Department of Medicine, Weill Cornell Medicine, New York, New York.
Texas Heart Institute, Houston, Texas.
Am J Cardiol. 2023 Apr 15;193:70-74. doi: 10.1016/j.amjcard.2023.01.050. Epub 2023 Mar 4.
β-blockers are commonly used in heart failure with preserved ejection fraction (HFpEF), even in the absence of a compelling indication and despite the potential to cause harm. Identifying reasons for β-blocker prescription in HFpEF could permit the development of strategies to reduce unnecessary use and potentially improve medication prescribing patterns in this vulnerable population. We administered an online survey regarding β-blocker prescribing behavior to physicians trained in internal medicine or geriatrics (noncardiology physicians) and to cardiologists at 2 large academic medical centers. The survey assessed the reasons for β-blocker initiation, agreement regarding initiation and/or continuation of β-blockers by another clinician, and deprescribing behavior. The response rate was 28.2% (n = 231). Among respondents, 68.2% reported initiating β-blockers in patients with HFpEF. The most common reason for initiating a β-blocker was for treatment of an atrial arrhythmia. Notably, 23.7% of physicians reported initiating a β-blocker without an evidence-based indication. When a β-blocker was considered not necessary, 40.1% of physicians reported they were rarely or never willing to deprescribe. The most common reason for not deprescribing a β-blocker when the physician felt that a β-blocker was unnecessary was the concern about interfering with another physicians' treatment plan (76.6%). In conclusion, a significant proportion of noncardiology physicians and cardiologists report prescribing β-blockers to patients with HFpEF, even when evidence-based indications are absent, and rarely deprescribe β-blockers in these scenarios.
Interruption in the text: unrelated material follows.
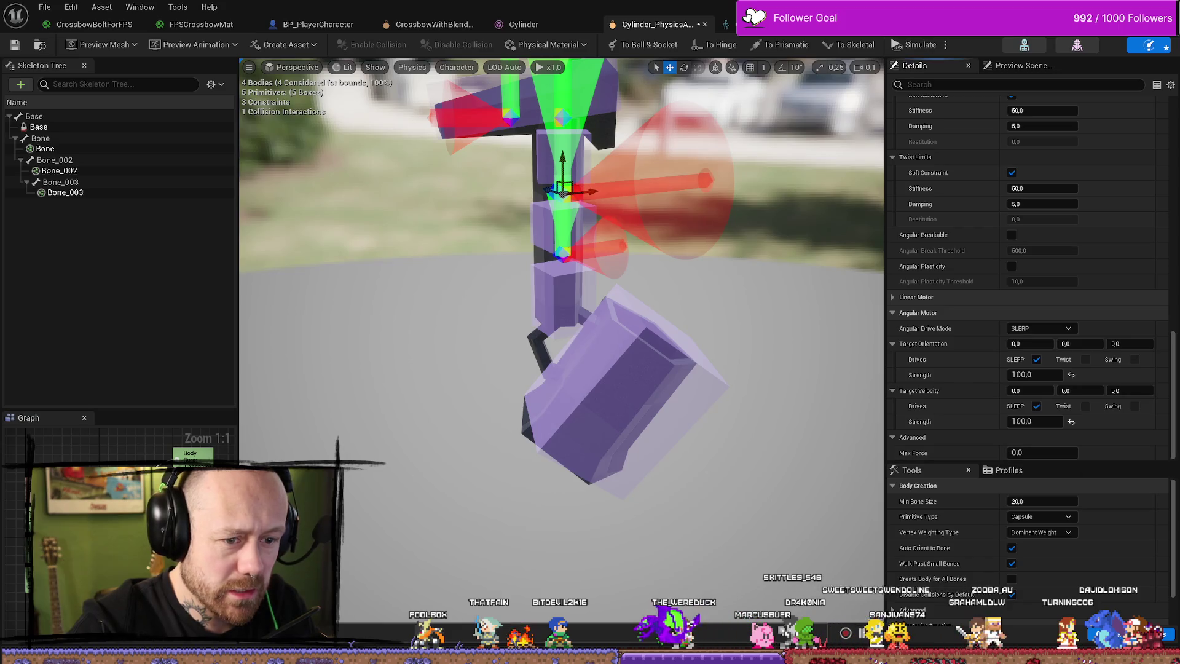
key("ctrl+y")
β受体阻滞剂常用于射血分数保留的心力衰竭(HFpEF)患者,即使没有明确的适应证,且可能存在潜在危害。明确 HFpEF 患者使用β受体阻滞剂的原因,有助于制定减少不必要使用的策略,并可能改善该脆弱人群的药物处方模式。我们向 2 家大型学术医疗中心接受过内科或老年病学(非心脏病学)培训的内科医生和心脏病专家进行了一项关于β受体阻滞剂处方行为的在线调查。该调查评估了β受体阻滞剂起始的原因、另一位临床医生对起始和/或继续使用β受体阻滞剂的意见,以及停药行为。应答率为 28.2%(n=231)。在应答者中,68.2%的人报告在 HFpEF 患者中起始了β受体阻滞剂。起始β受体阻滞剂最常见的原因是治疗房性心律失常。值得注意的是,23.7%的医生报告在没有基于证据的适应证的情况下起始了β受体阻滞剂。当认为β受体阻滞剂不必要时,40.1%的医生报告他们很少或从不愿意停药。当医生认为β受体阻滞剂不必要但仍未停药时,最常见的原因是担心干扰其他医生的治疗计划(76.6%)。总之,相当一部分非心脏病学医生和心脏病专家报告在 HFpEF 患者中使用β受体阻滞剂,即使缺乏基于证据的适应证,并且在这些情况下很少停药。